• **연습 문제**: 아래 모든 기록의 글을 한 글자도 바꾸지 말고 그대로 옮겨 적어 주세요. 그림 표시는 답에 넣지 않습니다.

• **과제 자료**:
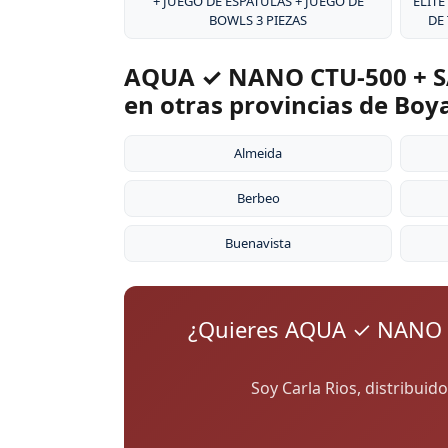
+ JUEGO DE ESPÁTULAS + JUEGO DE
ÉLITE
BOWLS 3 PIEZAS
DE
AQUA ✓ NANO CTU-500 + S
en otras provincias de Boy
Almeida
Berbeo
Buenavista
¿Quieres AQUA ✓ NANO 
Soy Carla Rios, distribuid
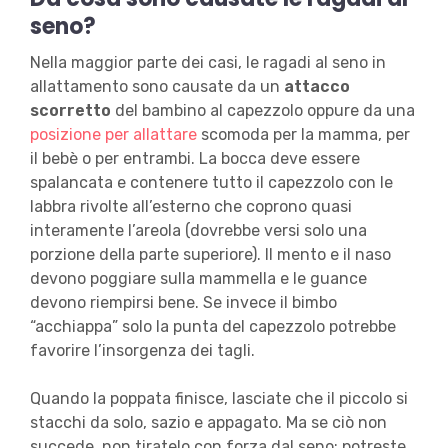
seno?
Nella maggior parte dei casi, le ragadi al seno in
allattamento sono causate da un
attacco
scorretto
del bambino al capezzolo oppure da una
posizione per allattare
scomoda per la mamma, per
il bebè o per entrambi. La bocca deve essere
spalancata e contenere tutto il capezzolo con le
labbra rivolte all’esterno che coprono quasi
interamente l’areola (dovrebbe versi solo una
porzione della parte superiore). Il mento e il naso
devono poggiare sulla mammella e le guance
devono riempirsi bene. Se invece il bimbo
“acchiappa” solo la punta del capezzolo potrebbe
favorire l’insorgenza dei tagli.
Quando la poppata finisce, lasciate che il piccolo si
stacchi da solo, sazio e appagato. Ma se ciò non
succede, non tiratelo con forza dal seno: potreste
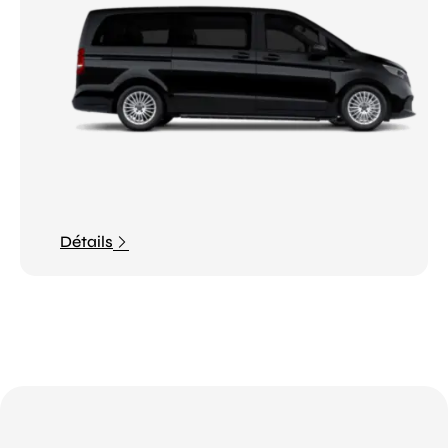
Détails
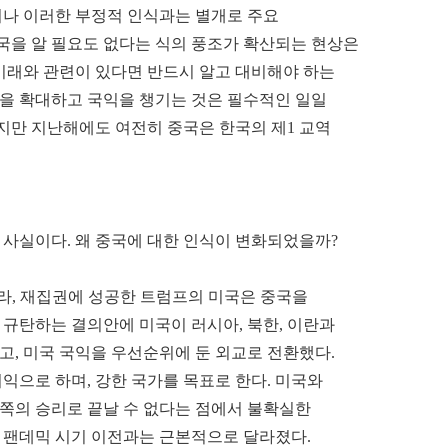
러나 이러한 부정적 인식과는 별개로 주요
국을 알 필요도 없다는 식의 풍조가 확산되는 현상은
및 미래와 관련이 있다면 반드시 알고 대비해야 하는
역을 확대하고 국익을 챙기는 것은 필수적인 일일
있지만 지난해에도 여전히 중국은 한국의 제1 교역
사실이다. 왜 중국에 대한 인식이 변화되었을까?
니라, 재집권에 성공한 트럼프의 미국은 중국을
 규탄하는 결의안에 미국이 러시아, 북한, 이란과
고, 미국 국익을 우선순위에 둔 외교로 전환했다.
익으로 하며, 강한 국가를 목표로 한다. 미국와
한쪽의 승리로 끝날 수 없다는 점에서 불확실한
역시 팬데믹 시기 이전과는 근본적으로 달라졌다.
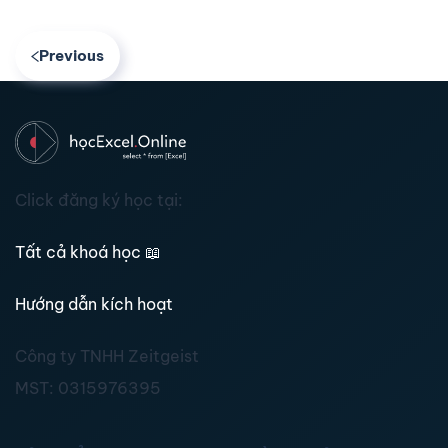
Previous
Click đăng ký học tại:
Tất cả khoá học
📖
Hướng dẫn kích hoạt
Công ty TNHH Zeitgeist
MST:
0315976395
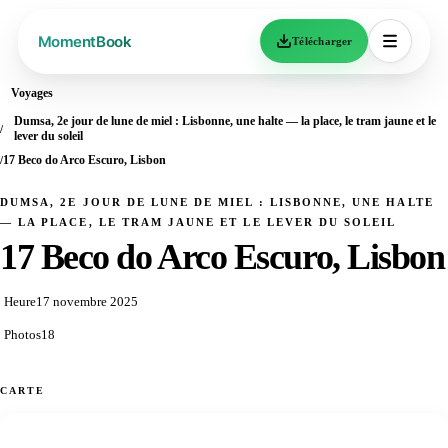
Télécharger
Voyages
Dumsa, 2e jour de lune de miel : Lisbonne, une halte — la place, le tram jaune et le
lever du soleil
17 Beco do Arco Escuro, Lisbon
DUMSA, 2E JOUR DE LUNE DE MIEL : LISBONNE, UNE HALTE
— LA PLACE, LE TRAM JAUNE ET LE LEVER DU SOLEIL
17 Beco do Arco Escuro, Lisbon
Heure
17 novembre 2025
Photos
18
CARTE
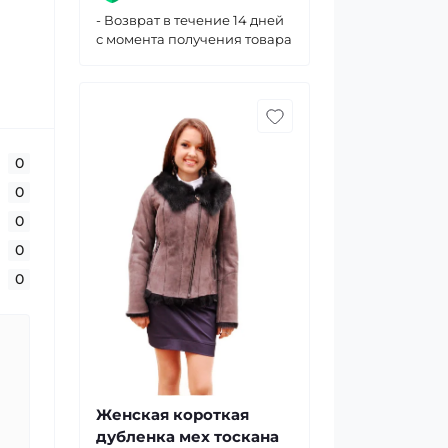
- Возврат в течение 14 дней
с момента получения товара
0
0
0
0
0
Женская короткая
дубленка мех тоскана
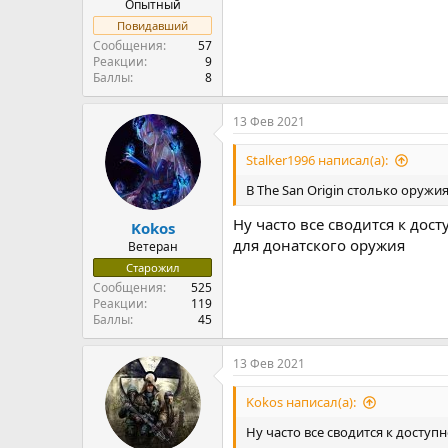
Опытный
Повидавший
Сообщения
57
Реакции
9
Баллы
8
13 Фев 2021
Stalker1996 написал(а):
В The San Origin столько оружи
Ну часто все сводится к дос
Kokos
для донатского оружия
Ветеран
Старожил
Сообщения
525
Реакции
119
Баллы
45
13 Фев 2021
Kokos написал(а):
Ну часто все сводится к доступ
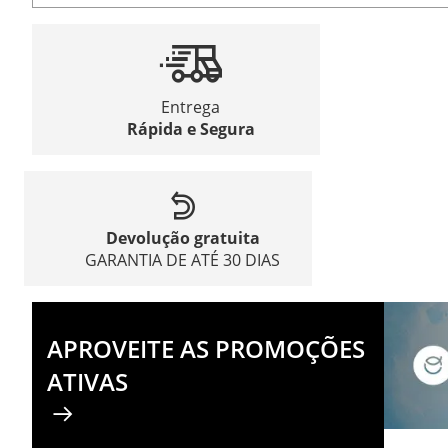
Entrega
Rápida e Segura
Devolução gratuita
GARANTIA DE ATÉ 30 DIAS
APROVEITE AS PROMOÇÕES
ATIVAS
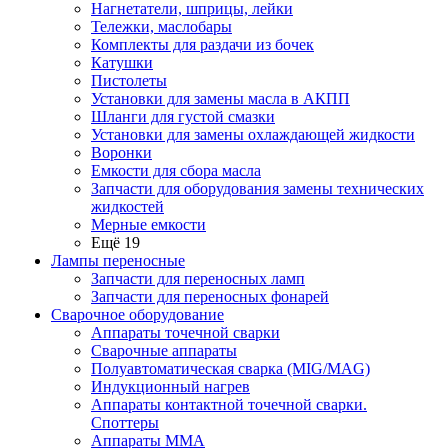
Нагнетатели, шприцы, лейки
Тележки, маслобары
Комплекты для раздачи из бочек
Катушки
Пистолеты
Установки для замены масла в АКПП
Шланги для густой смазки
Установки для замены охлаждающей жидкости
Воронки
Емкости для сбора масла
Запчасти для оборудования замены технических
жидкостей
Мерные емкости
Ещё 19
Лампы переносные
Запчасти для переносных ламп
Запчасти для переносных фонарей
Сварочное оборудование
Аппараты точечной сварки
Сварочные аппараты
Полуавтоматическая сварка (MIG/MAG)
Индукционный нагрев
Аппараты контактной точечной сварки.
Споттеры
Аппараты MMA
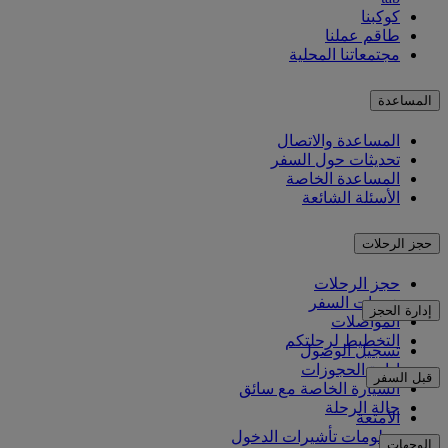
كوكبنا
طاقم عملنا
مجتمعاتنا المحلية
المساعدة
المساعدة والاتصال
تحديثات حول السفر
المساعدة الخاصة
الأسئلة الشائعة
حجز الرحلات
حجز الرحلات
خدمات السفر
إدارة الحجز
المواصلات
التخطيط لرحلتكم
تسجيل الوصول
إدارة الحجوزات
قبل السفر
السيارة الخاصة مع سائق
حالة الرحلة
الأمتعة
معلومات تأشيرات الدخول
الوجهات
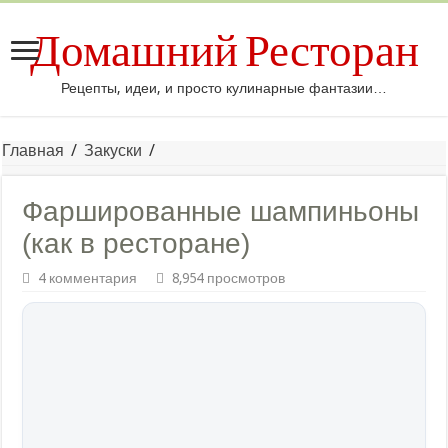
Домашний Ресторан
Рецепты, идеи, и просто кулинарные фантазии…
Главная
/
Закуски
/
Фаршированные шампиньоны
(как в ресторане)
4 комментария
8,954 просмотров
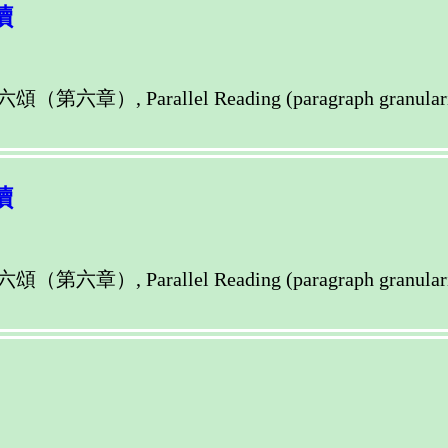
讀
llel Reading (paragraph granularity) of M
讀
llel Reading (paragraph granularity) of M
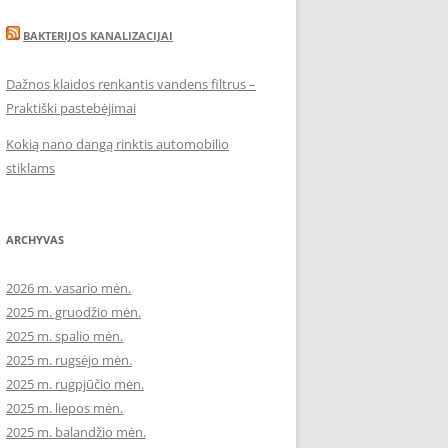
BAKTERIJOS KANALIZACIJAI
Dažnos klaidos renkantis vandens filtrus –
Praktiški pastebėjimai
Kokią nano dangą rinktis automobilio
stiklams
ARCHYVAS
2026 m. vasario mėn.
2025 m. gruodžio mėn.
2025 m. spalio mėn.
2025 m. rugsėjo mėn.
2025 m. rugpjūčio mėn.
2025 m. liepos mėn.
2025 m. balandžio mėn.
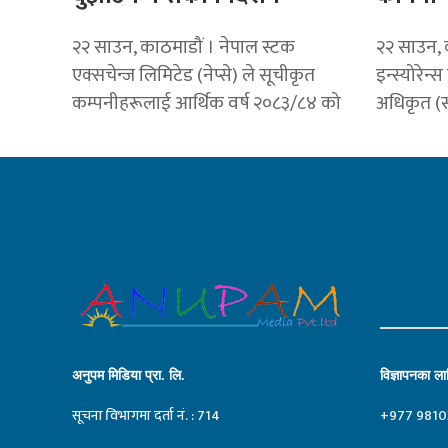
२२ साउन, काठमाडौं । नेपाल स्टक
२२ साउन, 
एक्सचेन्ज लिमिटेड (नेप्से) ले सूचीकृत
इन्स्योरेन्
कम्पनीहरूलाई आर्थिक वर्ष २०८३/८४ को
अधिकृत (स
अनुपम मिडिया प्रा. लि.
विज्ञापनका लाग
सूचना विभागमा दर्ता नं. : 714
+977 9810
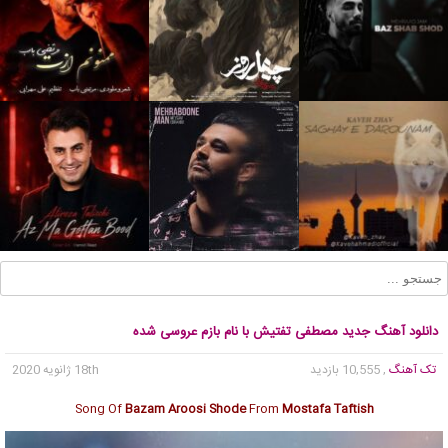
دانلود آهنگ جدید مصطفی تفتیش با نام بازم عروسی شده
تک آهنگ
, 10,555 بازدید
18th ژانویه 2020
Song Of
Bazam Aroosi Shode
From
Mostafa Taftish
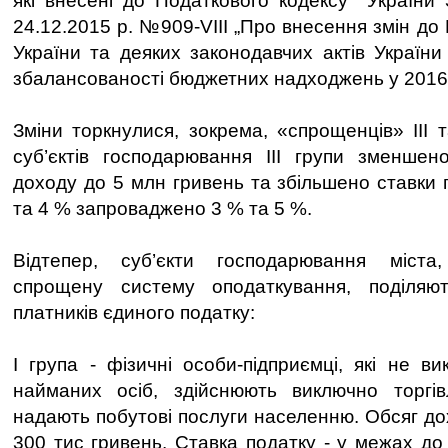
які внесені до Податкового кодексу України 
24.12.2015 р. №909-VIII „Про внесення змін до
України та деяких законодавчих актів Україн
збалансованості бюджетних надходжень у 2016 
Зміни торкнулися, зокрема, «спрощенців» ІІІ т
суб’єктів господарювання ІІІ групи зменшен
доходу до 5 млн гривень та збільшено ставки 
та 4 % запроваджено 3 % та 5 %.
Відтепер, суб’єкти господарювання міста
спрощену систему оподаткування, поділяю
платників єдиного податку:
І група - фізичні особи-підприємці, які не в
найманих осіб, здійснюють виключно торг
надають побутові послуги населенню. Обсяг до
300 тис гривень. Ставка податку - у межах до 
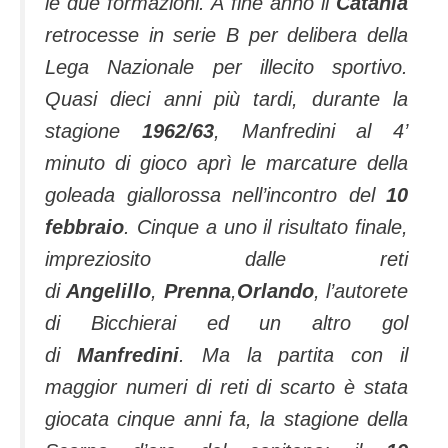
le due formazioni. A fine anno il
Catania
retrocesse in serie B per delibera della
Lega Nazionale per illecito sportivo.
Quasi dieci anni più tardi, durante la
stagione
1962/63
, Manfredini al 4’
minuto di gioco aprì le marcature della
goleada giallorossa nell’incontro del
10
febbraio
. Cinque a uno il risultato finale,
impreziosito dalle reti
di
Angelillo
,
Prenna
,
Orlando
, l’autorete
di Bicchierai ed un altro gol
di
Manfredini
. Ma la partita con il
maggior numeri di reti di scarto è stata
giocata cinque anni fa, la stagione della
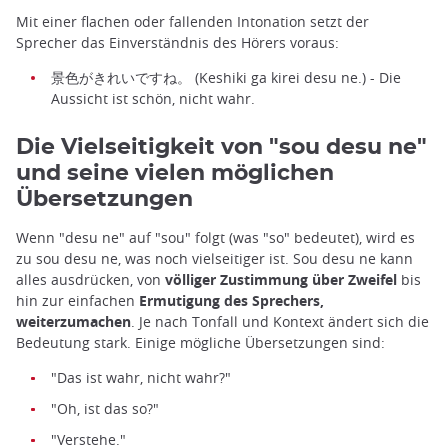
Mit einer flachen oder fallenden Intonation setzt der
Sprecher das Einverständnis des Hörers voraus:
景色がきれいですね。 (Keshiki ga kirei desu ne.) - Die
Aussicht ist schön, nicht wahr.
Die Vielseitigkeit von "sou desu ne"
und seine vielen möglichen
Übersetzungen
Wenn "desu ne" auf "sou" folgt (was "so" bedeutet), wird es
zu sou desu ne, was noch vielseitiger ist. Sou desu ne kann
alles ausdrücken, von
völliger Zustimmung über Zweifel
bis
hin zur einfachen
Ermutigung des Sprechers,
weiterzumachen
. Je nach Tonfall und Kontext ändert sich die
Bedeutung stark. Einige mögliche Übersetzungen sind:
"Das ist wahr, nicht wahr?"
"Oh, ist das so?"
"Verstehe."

• **답안 풀이**:
+ JUEGO DE ESPÁTULAS + JUEGO DE
ÉLITE
BOWLS 3 PIEZAS
DE
AQUA ✓ NANO CTU-500 + S
en otras provincias de Boy
Almeida
Berbeo
Buenavista
¿Quieres AQUA ✓ NANO 
Soy Carla Rios, distribuid
seno?
Nella maggior parte dei casi, le ragadi al seno in
allattamento sono causate da un
attacco
scorretto
del bambino al capezzolo oppure da una
posizione per allattare
scomoda per la mamma, per
il bebè o per entrambi. La bocca deve essere
spalancata e contenere tutto il capezzolo con le
labbra rivolte all’esterno che coprono quasi
interamente l’areola (dovrebbe versi solo una
porzione della parte superiore). Il mento e il naso
devono poggiare sulla mammella e le guance
devono riempirsi bene. Se invece il bimbo
“acchiappa” solo la punta del capezzolo potrebbe
favorire l’insorgenza dei tagli.
Quando la poppata finisce, lasciate che il piccolo si
stacchi da solo, sazio e appagato. Ma se ciò non
succede, non tiratelo con forza dal seno: potreste
Détails
러나 이러한 부정적 인식과는 별개로 주요
국을 알 필요도 없다는 식의 풍조가 확산되는 현상은
및 미래와 관련이 있다면 반드시 알고 대비해야 하는
역을 확대하고 국익을 챙기는 것은 필수적인 일일
있지만 지난해에도 여전히 중국은 한국의 제1 교역
사실이다. 왜 중국에 대한 인식이 변화되었을까?
니라, 재집권에 성공한 트럼프의 미국은 중국을
 규탄하는 결의안에 미국이 러시아, 북한, 이란과
고, 미국 국익을 우선순위에 둔 외교로 전환했다.
익으로 하며, 강한 국가를 목표로 한다. 미국와
한쪽의 승리로 끝날 수 없다는 점에서 불확실한
역시 팬데믹 시기 이전과는 근본적으로 달라졌다.
Previous
Click đăng ký học tại:
Tất cả khoá học
📖
Hướng dẫn kích hoạt
Công ty TNHH Zeitgeist
MST:
0315976395
Télécharger
Voyages
Dumsa, 2e jour de lune de miel : Lisbonne, une halte — la place, le tram jaune et le
lever du soleil
17 Beco do Arco Escuro, Lisbon
DUMSA, 2E JOUR DE LUNE DE MIEL : LISBONNE, UNE HALTE
— LA PLACE, LE TRAM JAUNE ET LE LEVER DU SOLEIL
17 Beco do Arco Escuro, Lisbon
Heure
17 novembre 2025
Photos
18
CARTE
- Возврат в течение 14 дней
с момента получения товара
0
0
0
0
0
Женская короткая
дубленка мех тоскана
Опытный
Повидавший
Сообщения
57
Реакции
9
Баллы
8
13 Фев 2021
Stalker1996 написал(а):
В The San Origin столько оружи
Ну часто все сводится к дос
Kokos
для донатского оружия
Ветеран
Старожил
Сообщения
525
Реакции
119
Баллы
45
13 Фев 2021
Kokos написал(а):
Ну часто все сводится к доступ
Entrega
Rápida e Segura
Devolução gratuita
GARANTIA DE ATÉ 30 DIAS
APROVEITE AS PROMOÇÕES
ATIVAS
Нагнетатели, шприцы, лейки
Тележки, маслобары
Комплекты для раздачи из бочек
Катушки
Пистолеты
Установки для замены масла в АКПП
Шланги для густой смазки
Установки для замены охлаждающей жидкости
Воронки
Емкости для сбора масла
Запчасти для оборудования замены технических
жидкостей
Мерные емкости
Ещё 19
Лампы переносные
Запчасти для переносных ламп
Запчасти для переносных фонарей
Сварочное оборудование
Аппараты точечной сварки
Сварочные аппараты
Полуавтоматическая сварка (MIG/MAG)
Индукционный нагрев
Аппараты контактной точечной сварки.
Споттеры
Аппараты MMA
كوكبنا
طاقم عملنا
مجتمعاتنا المحلية
المساعدة
المساعدة والاتصال
تحديثات حول السفر
المساعدة الخاصة
الأسئلة الشائعة
حجز الرحلات
حجز الرحلات
خدمات السفر
إدارة الحجز
المواصلات
التخطيط لرحلتكم
تسجيل الوصول
إدارة الحجوزات
قبل السفر
السيارة الخاصة مع سائق
حالة الرحلة
الأمتعة
معلومات تأشيرات الدخول
الوجهات
Домашний Ресторан
Рецепты, идеи, и просто кулинарные фантазии…
Главная
/
Закуски
/
Фаршированные шампиньоны
(как в ресторане)
4 комментария
8,954 просмотров
讀
llel Reading (paragraph granularity) of M
讀
llel Reading (paragraph granularity) of M
BAKTERIJOS KANALIZACIJAI
Dažnos klaidos renkantis vandens filtrus –
Praktiški pastebėjimai
Kokią nano dangą rinktis automobilio
stiklams
ARCHYVAS
2026 m. vasario mėn.
2025 m. gruodžio mėn.
2025 m. spalio mėn.
2025 m. rugsėjo mėn.
2025 m. rugpjūčio mėn.
2025 m. liepos mėn.
2025 m. balandžio mėn.
२२ साउन, काठमाडौं । नेपाल स्टक
२२ साउन, 
एक्सचेन्ज लिमिटेड (नेप्से) ले सूचीकृत
इन्स्योरेन्
कम्पनीहरूलाई आर्थिक वर्ष २०८३/८४ को
अधिकृत (स
अनुपम मिडिया प्रा. लि.
विज्ञापनका लाग
सूचना विभागमा दर्ता नं. : 714
+977 9810
دانلود آهنگ جدید مصطفی تفتیش با نام بازم عروسی شده
تک آهنگ
, 10,555 بازدید
18th ژانویه 2020
Song Of
Bazam Aroosi Shode
From
Mostafa Taftish
які внесені до Податкового кодексу України 
24.12.2015 р. №909-VIII „Про внесення змін до
України та деяких законодавчих актів Україн
збалансованості бюджетних надходжень у 2016 
Зміни торкнулися, зокрема, «спрощенців» ІІІ т
суб’єктів господарювання ІІІ групи зменшен
доходу до 5 млн гривень та збільшено ставки 
та 4 % запроваджено 3 % та 5 %.
Відтепер, суб’єкти господарювання міста
спрощену систему оподаткування, поділяю
платників єдиного податку:
І група - фізичні особи-підприємці, які не в
найманих осіб, здійснюють виключно торг
надають побутові послуги населенню. Обсяг до
300 тис гривень. Ставка податку - у межах до 
le due formazioni. A fine anno il
Catania
retrocesse in serie B per delibera della
Lega Nazionale per illecito sportivo.
Quasi dieci anni più tardi, durante la
stagione
1962/63
, Manfredini al 4’
minuto di gioco aprì le marcature della
goleada giallorossa nell’incontro del
10
febbraio
. Cinque a uno il risultato finale,
impreziosito dalle reti
di
Angelillo
,
Prenna
,
Orlando
, l’autorete
di Bicchierai ed un altro gol
di
Manfredini
. Ma la partita con il
maggior numeri di reti di scarto è stata
giocata cinque anni fa, la stagione della
Mit einer flachen oder fallenden Intonation setzt der
Sprecher das Einverständnis des Hörers voraus:
景色がきれいですね。 (Keshiki ga kirei desu ne.) - Die
Aussicht ist schön, nicht wahr.
Die Vielseitigkeit von "sou desu ne"
und seine vielen möglichen
Übersetzungen
Wenn "desu ne" auf "sou" folgt (was "so" bedeutet), wird es
zu sou desu ne, was noch vielseitiger ist. Sou desu ne kann
alles ausdrücken, von
völliger Zustimmung über Zweifel
bis
hin zur einfachen
Ermutigung des Sprechers,
weiterzumachen
. Je nach Tonfall und Kontext ändert sich die
Bedeutung stark. Einige mögliche Übersetzungen sind:
"Das ist wahr, nicht wahr?"
"Oh, ist das so?"
"Verstehe."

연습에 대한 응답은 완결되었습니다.